Since 100% of the door is in the frame, then what percentage of the frame is it filling? It looks like it is about 1/3 the width of the frame, which would be 213 pixels. Maya, however, prefers textures to be in multiples of 64, so the best horizontal size for the texture would be 256. Maya also prefers textures to be square, so our texture should be 256x256 pixels. It is not 'necessary' for them to be square, however and I often use non-square textures. Its just that a 256x128 texture will use up the same amount of memory as a 256x256 texture when rendering. So now that this is all figured out, we can go to Photoshop and reduce our texture to the correct size. It is a good habit to have higher-res versions archived in-case you want to render your scene at a very high-res for print, for example.

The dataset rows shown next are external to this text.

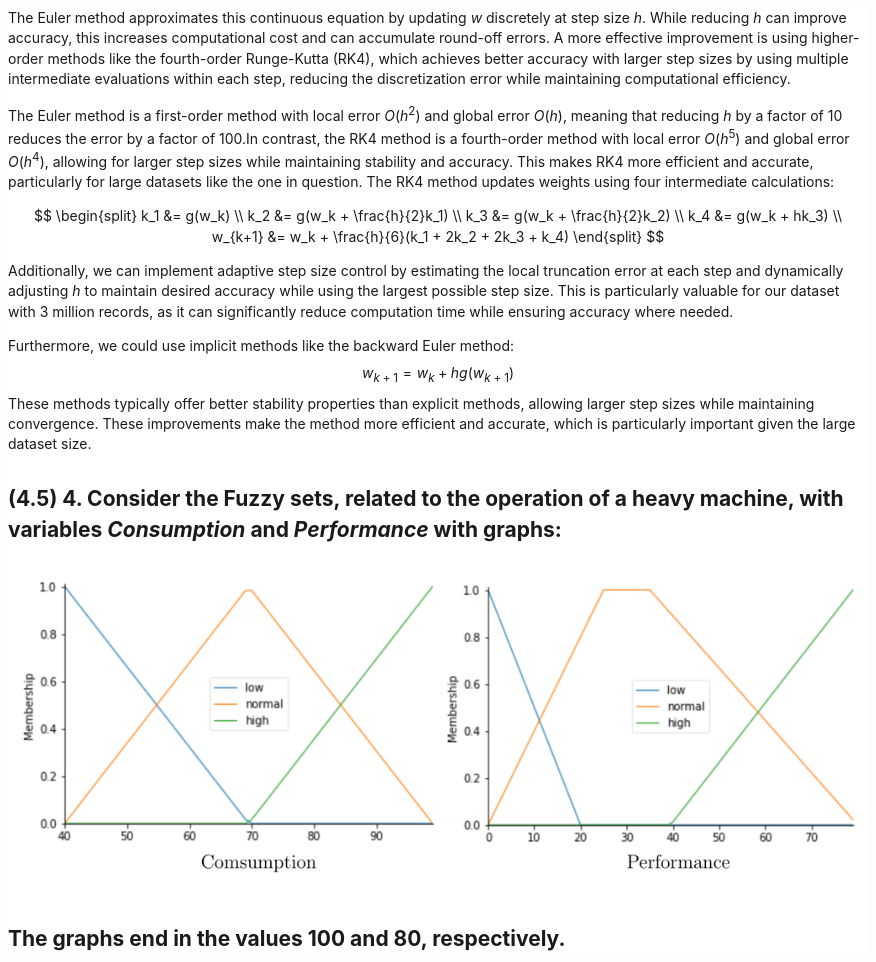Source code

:The Euler method approximates this continuous equation by updating $w$ discretely at step size $h$. While reducing $h$ can improve accuracy, this increases computational cost and can accumulate round-off errors. A more effective improvement is using higher-order methods like the fourth-order Runge-Kutta (RK4), which achieves better accuracy with larger step sizes by using multiple intermediate evaluations within each step, reducing the discretization error while maintaining computational efficiency.

The Euler method is a first-order method with local error $O(h^2)$ and global error $O(h)$, meaning that reducing $h$ by a factor of 10 reduces the error by a factor of 100.In contrast, the RK4 method is a fourth-order method with local error $O(h^5)$ and global error $O(h^4)$, allowing for larger step sizes while maintaining stability and accuracy. This makes RK4 more efficient and accurate, particularly for large datasets like the one in question. The RK4 method updates weights using four intermediate calculations:

$$
\begin{split}
k_1 &= g(w_k) \\
k_2 &= g(w_k + \frac{h}{2}k_1) \\
k_3 &= g(w_k + \frac{h}{2}k_2) \\
k_4 &= g(w_k + hk_3) \\
w_{k+1} &= w_k + \frac{h}{6}(k_1 + 2k_2 + 2k_3 + k_4)
\end{split}
$$


Additionally, we can implement adaptive step size control by estimating the local truncation error at each step and dynamically adjusting $h$ to maintain desired accuracy while using the largest possible step size. This is particularly valuable for our dataset with 3 million records, as it can significantly reduce computation time while ensuring accuracy where needed.

Furthermore, we could use implicit methods like the backward Euler method:
$$
w_{k+1} = w_k + hg(w_{k+1})
$$
These methods typically offer better stability properties than explicit methods, allowing larger step sizes while maintaining convergence. These improvements make the method more efficient and accurate, which is particularly important given the large dataset size.

## ($4.5$) 4. Consider the Fuzzy sets, related to the operation of a heavy machine, with variables *Consumption* and *Performance* with graphs:
![Fuzzy Sets](images/fuzzy_sets.png)
## The graphs end in the values 100 and 80, respectively.
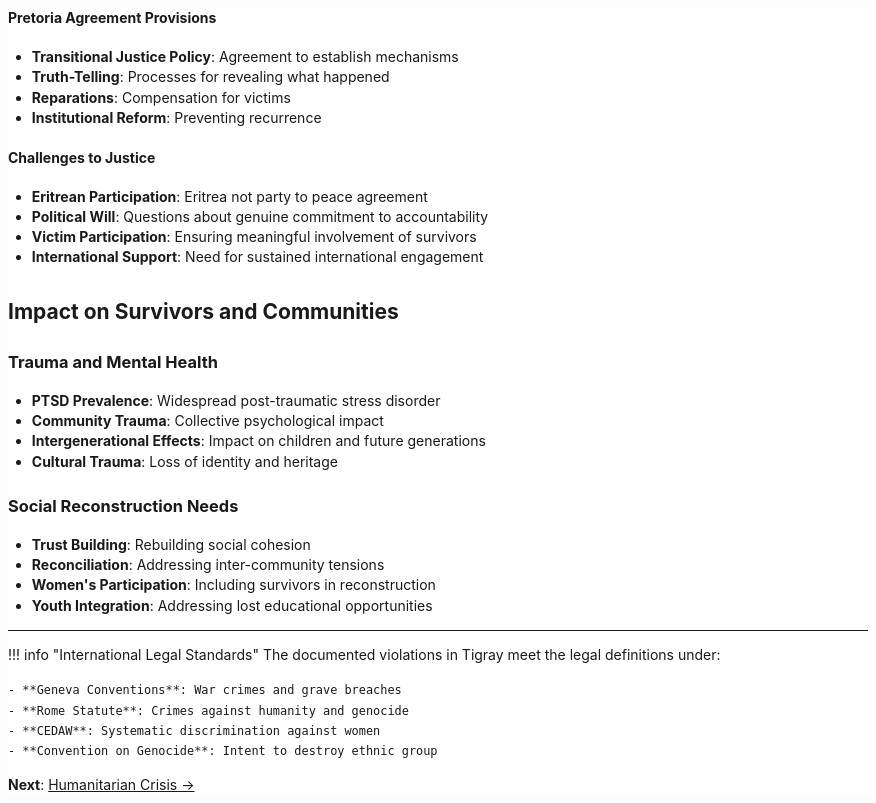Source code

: #### Pretoria Agreement Provisions
- **Transitional Justice Policy**: Agreement to establish mechanisms
- **Truth-Telling**: Processes for revealing what happened
- **Reparations**: Compensation for victims
- **Institutional Reform**: Preventing recurrence

#### Challenges to Justice
- **Eritrean Participation**: Eritrea not party to peace agreement
- **Political Will**: Questions about genuine commitment to accountability
- **Victim Participation**: Ensuring meaningful involvement of survivors
- **International Support**: Need for sustained international engagement

## Impact on Survivors and Communities

### Trauma and Mental Health
- **PTSD Prevalence**: Widespread post-traumatic stress disorder
- **Community Trauma**: Collective psychological impact
- **Intergenerational Effects**: Impact on children and future generations
- **Cultural Trauma**: Loss of identity and heritage

### Social Reconstruction Needs
- **Trust Building**: Rebuilding social cohesion
- **Reconciliation**: Addressing inter-community tensions
- **Women's Participation**: Including survivors in reconstruction
- **Youth Integration**: Addressing lost educational opportunities

---

!!! info "International Legal Standards"
    The documented violations in Tigray meet the legal definitions under:
    
    - **Geneva Conventions**: War crimes and grave breaches
    - **Rome Statute**: Crimes against humanity and genocide
    - **CEDAW**: Systematic discrimination against women
    - **Convention on Genocide**: Intent to destroy ethnic group

**Next**: [Humanitarian Crisis →](humanitarian-crisis.md)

So above is the texture we're going to put on the door. Its too big, but we'll archive it.

So here we go... 256x188 pixels.

Looks ok in Maya... But watch out. Maya blurs imported file textures a bit by default, so even though you we're responsible and determined the optimum size for your texture, it will look a bit blurry in a rendering. Select the File texture in the Multilister, open the Attribute Editor, and in the Effects folder, set the Filter setting to '0'.... it defaults to 1. This can be useful if your texture is too small. The 'Filter' can blur your texture to reduce pixelation, but if your texture is the right res, be careful.

So after all this, we're ready to render...

Now this example may seem simplistic, but that's the point. It is never really gets any more complicated that this. Lets look at that stone wall which the door is inset within. We are only seeing about 1/3 of that surface's total width. Thus its texture needs to be 1920x240 if we were to use a single texture to cover the whole thing. But instead of dealing with such a large texture, I used a 256x256 texture which is repeated four times horizontally. If we are never going to have the entire wall in frame at once, the repeats will be much less noticeable.